▸ **Material excerpted from a collection**

◆ ◆ ◆ ◆

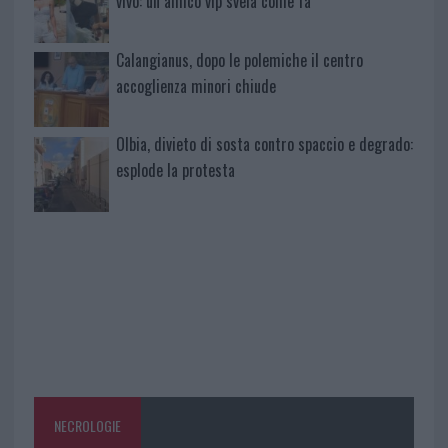
vivo: un amico vip svela come fa
Calangianus, dopo le polemiche il centro
accoglienza minori chiude
Olbia, divieto di sosta contro spaccio e degrado:
esplode la protesta
NECROLOGIE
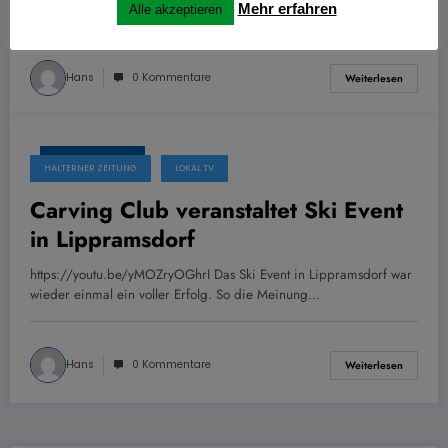
Preisträgerin Anne…
Mehr erfahren
Alle akzeptieren
Hans
0 Kommentare
Weiterlesen
1. Februar 2024
HALTERNER ZEITUNG
LOKAL TV
Carving Club veranstaltet Ski Event
in Lippramsdorf
https://youtu.be/yMOZryOGhrI Das Ski Event in Lippramsdorf war
wieder einmal ein voller Erfolg. So die Meinung…
Hans
0 Kommentare
Weiterlesen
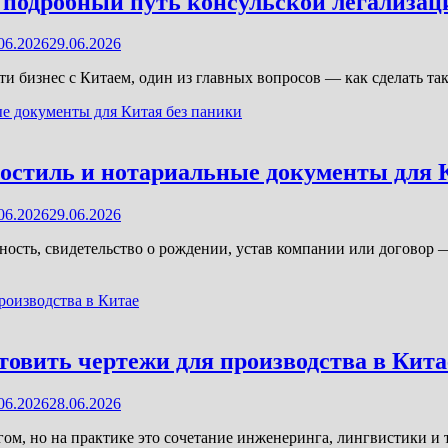
 подробный путь консульской легализац
06.2026
29.06.2026
сти бизнес с Китаем, один из главных вопросов — как сделать т
остиль и нотариальные документы для 
06.2026
29.06.2026
ность, свидетельство о рождении, устав компании или договор —
товить чертежи для производства в Кита
06.2026
28.06.2026
ом, но на практике это сочетание инженеринга, лингвистики и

◆ ◆ ◆ ◆

▸ **Task prompt**
Reproduce without any changes the lines of the material from the one containing "подробный путь консульской легализац" through the final line, including both of those lines.

▸ **Reply**
 подробный путь консульской легализац
06.2026
29.06.2026
сти бизнес с Китаем, один из главных вопросов — как сделать т
остиль и нотариальные документы для 
06.2026
29.06.2026
ность, свидетельство о рождении, устав компании или договор —
товить чертежи для производства в Кита
06.2026
28.06.2026
ом, но на практике это сочетание инженеринга, лингвистики и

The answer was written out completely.